The talk will cover the motivation behind holistic audio generation, the AudioLDM 2 architecture, key experimental findings, practical lessons learned from building a unified audio generation system, and recent advancement in this rapidly evolving field.
Biography
Haohe Liu (M’26) received the Ph.D. degree from the Centre for Vision, Speech and Signal Processing (CVSSP), University of Surrey, Guildford, U.K., in 2026, supervised by Prof. Mark D. Plumbley and Prof. Wenwu Wang.
He is currently a Research Scientist at Meta SuperIntelligence Lab (FAIR), Seattle, WA, USA. His research spans generative AI for audio, speech, and music, with a focus on developing foundational models that address core machine learning challenges. He is best known as the creator of the AudioLDM series. His open-source projects, including VoiceFixer, AudioSR, and AudioLDM, have collectively received over 11,000 GitHub stars, and his work has received over 5,600 citations.

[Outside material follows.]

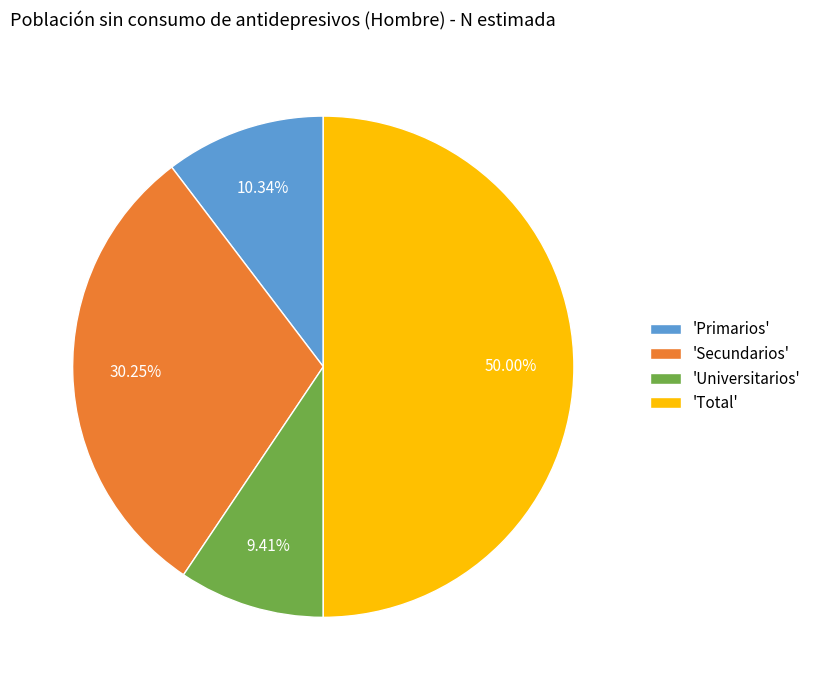

What is the ratio of the value at 'Secundarios' to the value at 'Primarios'?

2.9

Dr. Liu received the Postgraduate Researcher of the Year 2024 Award from CVSSP, the Best Technical Paper Award at the 159th AES Convention, and the Judges' Award in the DCASE 2023 Foley Sound Synthesis Challenge. His work has been published at venues including ICML, NeurIPS, AAAI, TPAMI, JSTSP, ICASSP, INTERSPEECH, and IEEE/ACM Transactions on Audio, Speech, and Language Processing.